A Rebel With a Cause: Rwandan Puppet or Zairean Nationalist?
Crisis in the Heart of Africa
GOMA, ZAIRE
Five years after the cold war's end, a veteran African revolutionary has donned fatigues once again to take on the world.
The last 30 years have not been kind to 1960s radicals. Disillusionment and compromise have eroded their standards; complacency and prosperity have sapped their will for change.
But Laurent Desir Kabila has seen more success in the past month than he did in half a lifetime of abortive agitation and insurrection.
After 20 years of obscurity and 10 years of oblivion, he reemerged last month at the head of a Zairean rebel movement that has driven Zairean government forces out of the provinces of North and South Kivu. On Friday, he strengthened the rebels' hold on the southern province by appointing his own governor in the captured town of Bukavu.
It seems a fairy tale end to his 35-year struggle against Zaire's corrupt dictator, Mobutu Sese Seko.
"I'm a symbol of resistance of my people to the regime," Mr. Kabila recently told a Kenyan newspaper. "My background is the very long story of our country. Everybody knows who Kabila is, and what he has done."
In fact, Kabila's personal life - while less-renowned than he would have people believe - really is closely bound up with the post-colonial history of Zaire, the troubled African giant once known as the Belgian Congo.
A non-Tutsi born in what is now Shaba province, the young Kabila was an ardent Marxist and a supporter of Zaire's leftist first prime minister, Patrice Lumumba.
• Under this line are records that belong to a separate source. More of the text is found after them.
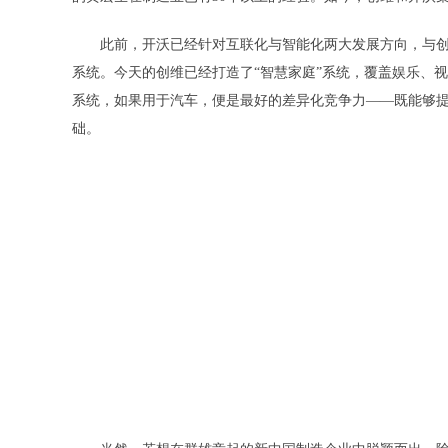
此前，开沃已经针对互联化与智能化两大发展方向，与创维合
系统。今天的创维已经打造了“智慧家庭”系统，覆盖娱乐、
系统，如果用于汽车，便是最好的差异化竞争力——既能够
础。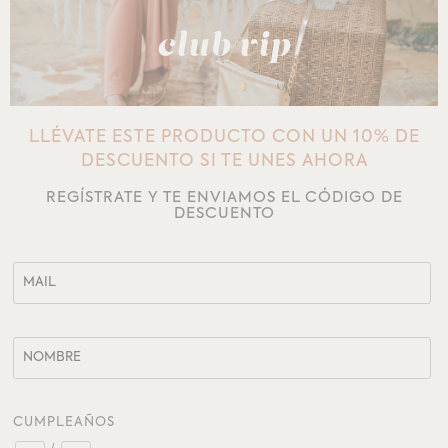
club vip
LLÉVATE ESTE PRODUCTO CON UN 10% DE
DESCUENTO SI TE UNES AHORA
REGÍSTRATE Y TE ENVIAMOS EL CÓDIGO DE
DESCUENTO
CUMPLEAÑOS
/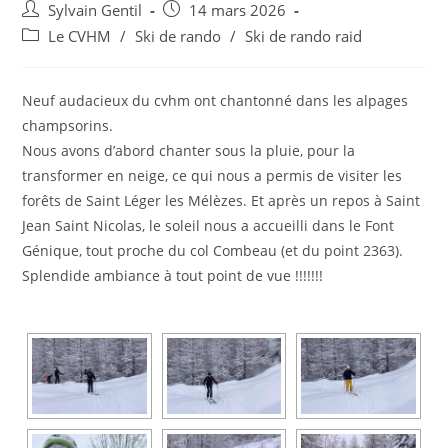
Sylvain Gentil
14 mars 2026
Le CVHM
/
Ski de rando
/
Ski de rando raid
Neuf audacieux du cvhm ont chantonné dans les alpages
champsorins.
Nous avons d’abord chanter sous la pluie, pour la
transformer en neige, ce qui nous a permis de visiter les
forêts de Saint Léger les Mélèzes. Et après un repos à Saint
Jean Saint Nicolas, le soleil nous a accueilli dans le Font
Génique, tout proche du col Combeau (et du point 2363).
Splendide ambiance à tout point de vue !!!!!!!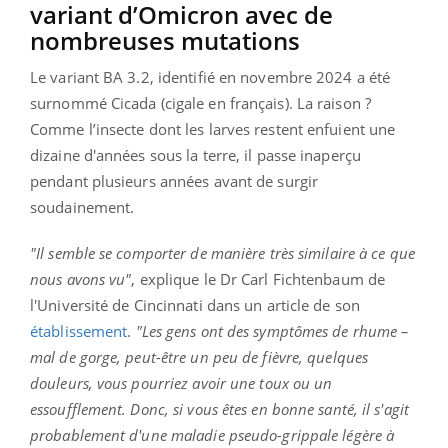
variant d’Omicron avec de
nombreuses mutations
Le variant BA 3.2, identifié en novembre 2024 a été
surnommé Cicada (cigale en français). La raison ?
Comme l’insecte dont les larves restent enfuient une
dizaine d'années sous la terre, il passe inaperçu
pendant plusieurs années avant de surgir
soudainement.
"Il semble se comporter de manière très similaire à ce que
nous avons vu"
, explique le Dr Carl Fichtenbaum de
l'Université de Cincinnati dans un article de son
établissement
.
"Les gens ont des symptômes de rhume –
mal de gorge, peut-être un peu de fièvre, quelques
douleurs, vous pourriez avoir une toux ou un
essoufflement. Donc, si vous êtes en bonne santé, il s'agit
probablement d'une maladie pseudo-grippale légère à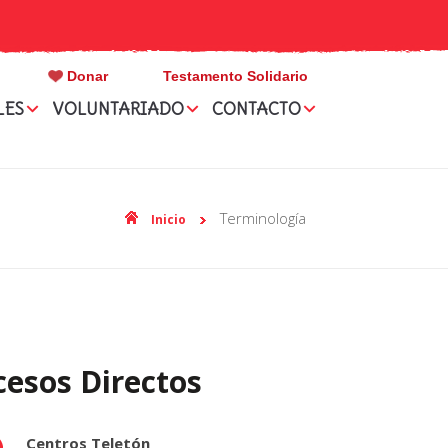
Donar
Testamento Solidario
LES
VOLUNTARIADO
CONTACTO
terminología
Inicio
cesos Directos
Centros Teletón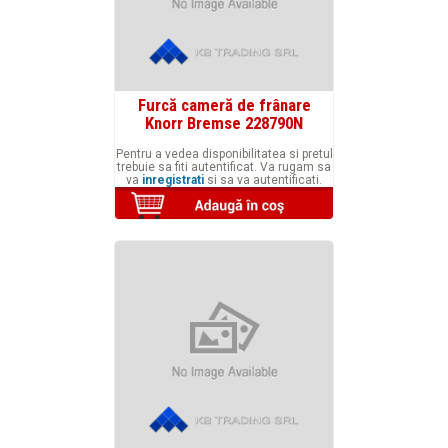
Furcă cameră de frânare
Knorr Bremse 228790N
Pentru a vedea disponibilitatea si pretul
trebuie sa fiti autentificat. Va rugam sa
va
inregistrati
si sa va autentificati.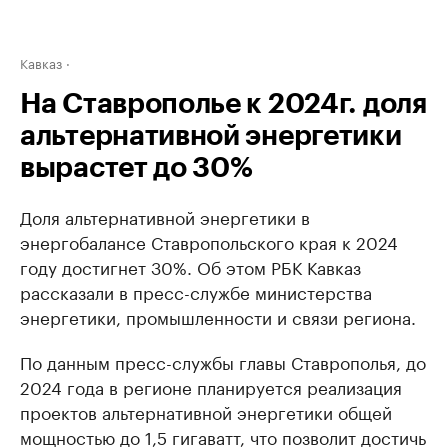
Кавказ
На Ставрополье к 2024г. доля
альтернативной энергетики
вырастет до 30%
Доля альтернативной энергетики в
энергобалансе Ставропольского края к 2024
году достигнет 30%. Об этом РБК Кавказ
рассказали в пресс-службе министерства
энергетики, промышленности и связи региона.
По данным пресс-службы главы Ставрополья, до
2024 года в регионе планируется реализация
проектов альтернативной энергетики общей
мощностью до 1,5 гигаватт, что позволит достичь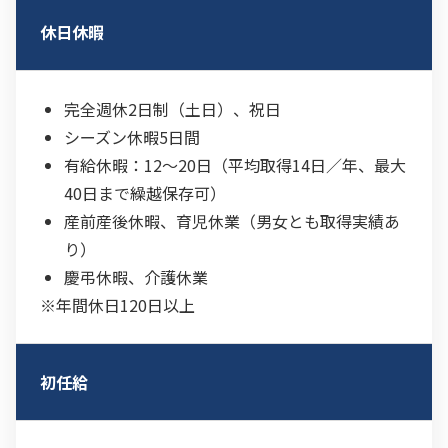
休日休暇
完全週休2日制（土日）、祝日
シーズン休暇5日間
有給休暇：12〜20日（平均取得14日／年、最大
40日まで繰越保存可）
産前産後休暇、育児休業（男女とも取得実績あ
り）
慶弔休暇、介護休業
※年間休日120日以上
初任給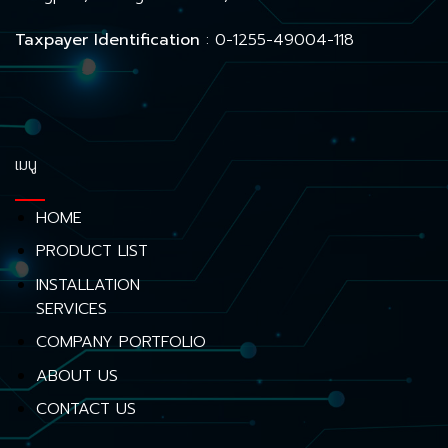
Taxpayer Identification
: 0-1255-49004-118
เมนู
HOME
PRODUCT LIST
INSTALLATION
SERVICES
COMPANY PORTFOLIO
ABOUT US
CONTACT US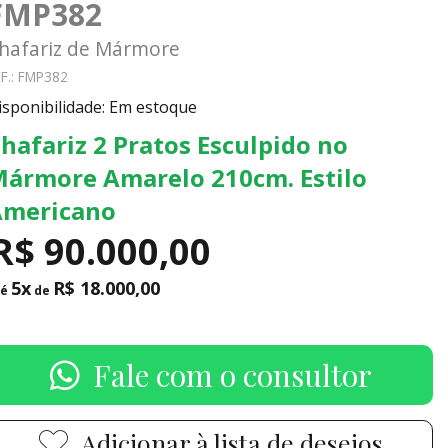
FMP382
hafariz de Mármore
F.: FMP382
isponibilidade: Em estoque
hafariz 2 Pratos Esculpido no
ármore Amarelo 210cm. Estilo
Americano
R$ 90.000,00
5x
R$ 18.000,00
té
de
Fale com o consultor
Adicionar à lista de desejos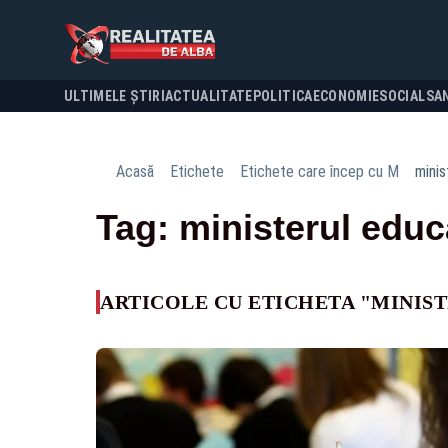
ULTIMELE ȘTIRI
ACTUALITATE
POLITICA
ECONOMIE
SOCIAL
SA
Acasă
Etichete
Etichete care încep cu M
minis
Tag: ministerul educ
ARTICOLE CU ETICHETA "MINIST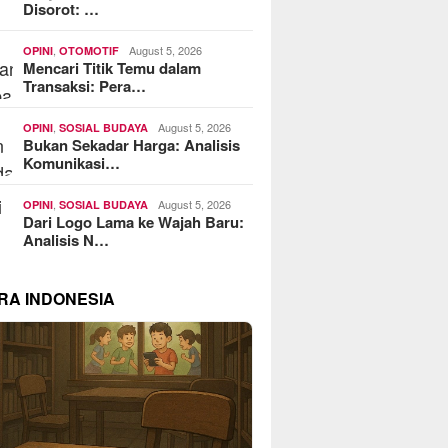
Disorot: …
,
August 5, 2026
OPINI
OTOMOTIF
Mencari Titik Temu dalam
Transaksi: Pera…
,
August 5, 2026
OPINI
SOSIAL BUDAYA
Bukan Sekadar Harga: Analisis
Komunikasi…
,
August 5, 2026
OPINI
SOSIAL BUDAYA
Dari Logo Lama ke Wajah Baru:
Analisis N…
RA INDONESIA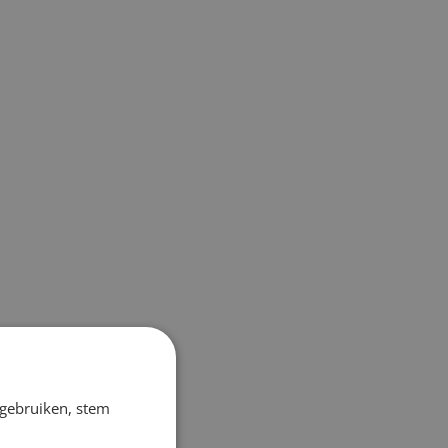
 gebruiken, stem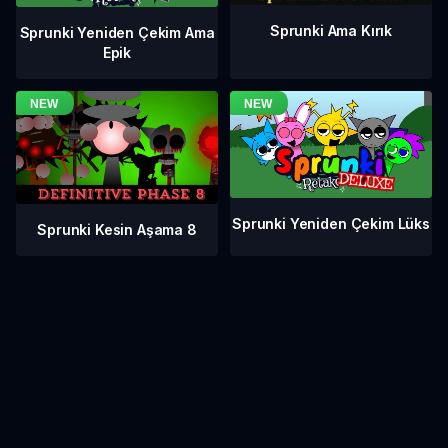
Sprunki Ama Kırık
Sprunki Yeniden Çekim Ama
Epik
Sprunki Yeniden Çekim Lüks
Sprunki Kesin Aşama 8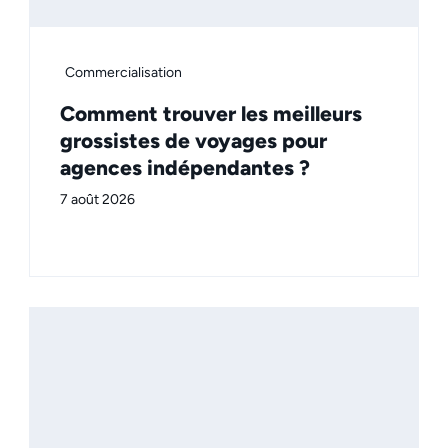
Commercialisation
Comment trouver les meilleurs
grossistes de voyages pour
agences indépendantes ?
7 août 2026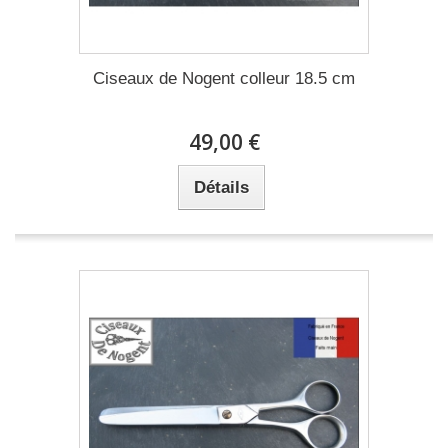
Ciseaux de Nogent colleur 18.5 cm
49,00 €
Détails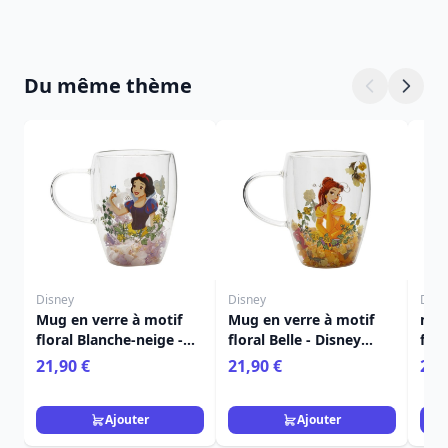
Du même thème
Disney
Disney
Disn
Mug en verre à motif
Mug en verre à motif
mug
floral Blanche-neige -
floral Belle - Disney
fleu
Disney Pastel Princess
Pastel Princess
Cend
21,90 €
21,90 €
21,
Dis
Ajouter
Ajouter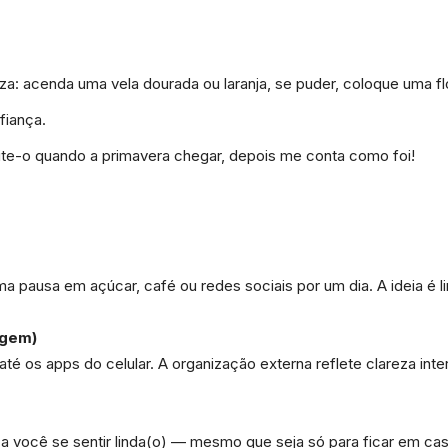
: acenda uma vela dourada ou laranja, se puder, coloque uma flo
fiança.
site-o quando a primavera chegar, depois me conta como foi!
uma pausa em açúcar, café ou redes sociais por um dia. A ideia
rgem)
té os apps do celular. A organização externa reflete clareza inte
a você se sentir linda(o) — mesmo que seja só para ficar em ca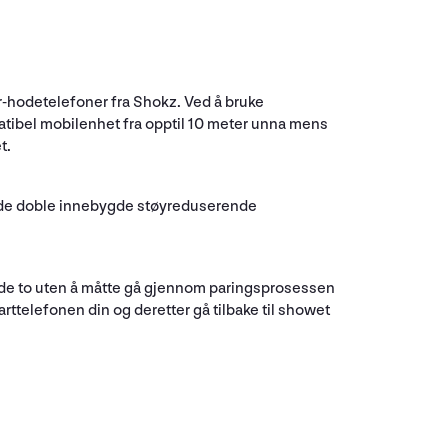
-hodetelefoner fra Shokz. Ved å bruke
patibel mobilenhet fra opptil 10 meter unna mens
t.
e de doble innebygde støyreduserende
 de to uten å måtte gå gjennom paringsprosessen
rttelefonen din og deretter gå tilbake til showet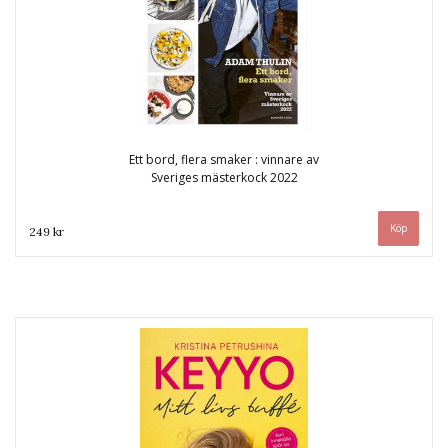
Ett bord, flera smaker : vinnare av
Sveriges mästerkock 2022
249 kr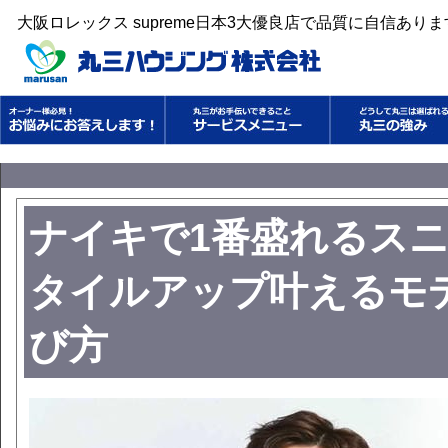
大阪ロレックス supreme日本3大優良店で品質に自信あり
ナイキで1番盛れるスニ
タイルアップ叶えるモ
び方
Like much of Africa, Zaire was destined to become a proxy battlefield for the cold-war antagonists.
Prime Minister Lumumba, Moscow's man, was outflanked and eventually murdered by an ex-Army sergeant calling himself Mobutu Sese Seko, who enjoyed the backing of the West. Kabila took to the bush, participated in provincial revolts in eastern Zaire. In 1965 he was joined for several months by the legendary Cuban revolutionary, Ernesto "Che" Guevara, who turned up in Zaire to radicalize central Africa. Guevara soon left, disgusted by the inefficiency and brutality of civil war in the Zairean bush.
After rebel leader Pierre Mulele was murdered, Kabila buried himself in the vast Mulenge region of Kivu, a remote region near the borders of Rwanda and Burundi that extends down the shore of Lake Tanganyika.
There he found himself at odds with a local Tutsi minority. But when he moved to neighboring Uganda in the early 1990s, he was thrown in with Tutsis of a different sort.
These Tutsis were the Rwandan exiles who formed the backbone of future Ugandan President Yoweri Museveni's National Resistance Army, and who in 1990 quietly invaded Rwanda. Four years later, ethnic conflict spilled into Zaire as Rwandan Hutus fled there fearing reprisals for the 1994 genocide of Tutsis.
Diplomatic sources in Kigali, Rwanda's capital, believe Kabila owes his resurrection to the friendship he struck up with Mr. Museveni.
Others believe that Kabila is simply being used as a figurehead for the rebel movement, which, while Zairean in origin, is being carefully manipulated by Rwanda's vice president and military leader, Gen. Paul Kagame. Rwanda denies this, but its own officials have been heard to mutter that Kabila merely climbed onto a horse that had already won.
Stripped of their Zairean citizenship and facing state-sponsored pogroms, the Banyamulenge, the Zairean-born Tutsis of the Mulenge, took up arms this fall.
With the reported backing of Rwanda's government, the Banyamulenge swept into the regional capitals of Uvira and Bukavu, and on Nov. 15, obliged Rwanda by forcing the return of about 500,000 Hutu refugees who had been living in the refugee camps of Zaire. Stepped forward Kabila, the rebels' surprise spokes-man, promising to end corruption and liberate all Zaire.
The trouble is, nobody really knows how important Kabila is to the still-shadowy rebel movement.
In his frequent press conferences - some say too frequent for a real leader - Kabila refers to himself as the "coordinator" and even "president" of the multiethnic rebel group he calls the "Alliance of Democratic Forces for the Liberation of Congo-Zaire." The alliance's apparent military leader, Andr Ngandu Kassasse, refers to him simply as a "spokes-man."
A surprisingly jovial figure, Kabila laughs at suggestions that he is Rwanda's puppet. He calls himself a Zairean nationalist, denies the rebels want secession, swears they are dedicated to the overthrow of Mobutu's hideously corrupt regime. He claims his ragtag army is nearing Kisangani, a city on the Zaire river hundreds of miles from Bukavu. And some say he may make it to Kinshasa, with a little help from his friends.